══ Text provided ══

Zoned Out Of Business
In Ventura, the local government is using arcane building and zoning code laws to shut businesses down:
"We're from the government and we're here to bend you over and fuck you."
..."For no good reason except that we can."
Via reason.tv, from the video written and produced by Zach Weissmueller. Camera by Alex Manning, Tracy Oppenheimer, and Weissmueller. An excerpt from the writeup on YouTube:
"If there isn't someone complaining, and there isn't really a serious public health and safety issue, why do they spend so much of their time pursuing these kinds of cases?" asks Lynne Jensen, executive director of the Ventura County Coalition of Labor and Business (COLAB).Tom Wolf owns the Pine Mountain Inn, a restaurant that's been serving biker groups and local community organizations since the 1930s. Wolf temporarily had to shut the doors when he suffered a heart attack in 2002, and he was never able to reopen when the county informed him that his property had been rezoned as an "Open Space" back in the 1980s without his knowledge.
"[The county] wanted everybody out of here," says Wolf. "And they wanted a complete open space with nothing but deer and frogs... and no people."
No matter how hard Wolf tried to comply with the ever-changing codes, the county just wouldn't relent, at one time even ordering him to remove a chicken coop that had never actually existed on the property.
Wolf isn't alone, says Jensen. Several other small businesses along Highway 33 have been hit by multiple county agencies for no apparent reason.
"They had every department hit us with violations to make sure that they shut us down," says April Hope, who, along with her husband Bob, owns a bed and breakfast called The Wheel, which has existed in the area since the 1890s.
What is this really about? Eminent domain -- legalized stealing of private property by the government:
"This rezoning is really a way to get around eminent domain, because eminent domain means you give up your entire property. And here, you only give up part of your rights," says Jensen.Invoking eminent domain to seize private property would not only require the county to compensate landowners, but also to demonstrate that the taking served a "public use."
"They have been very successful in taking people's property in a number of different ways without compensation as long as they don't take ownership of it," says Jensen.

═══
══ Source information ══

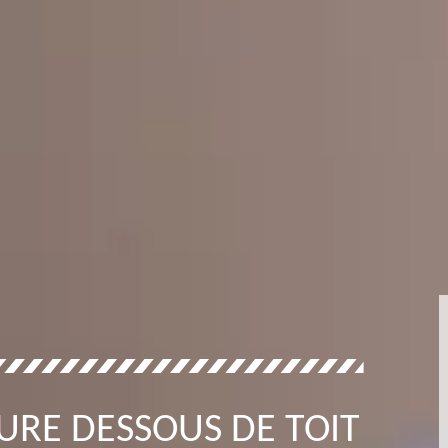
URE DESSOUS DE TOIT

═══
══ Source information ══

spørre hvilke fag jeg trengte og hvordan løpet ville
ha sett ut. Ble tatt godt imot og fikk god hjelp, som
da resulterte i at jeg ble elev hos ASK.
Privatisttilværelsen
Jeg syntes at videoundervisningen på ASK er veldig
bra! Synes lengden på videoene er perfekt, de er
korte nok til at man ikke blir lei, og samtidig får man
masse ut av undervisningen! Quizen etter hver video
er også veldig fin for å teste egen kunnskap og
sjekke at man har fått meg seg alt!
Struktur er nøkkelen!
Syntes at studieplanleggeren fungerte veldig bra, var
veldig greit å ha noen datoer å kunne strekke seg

═══

**Exercise requirements**
In the piece on Ventura County zoning, what was Tom Wolf's property rezoned as, and in which decade?

**Task response**
It was rezoned as "Open Space" in the 1980s.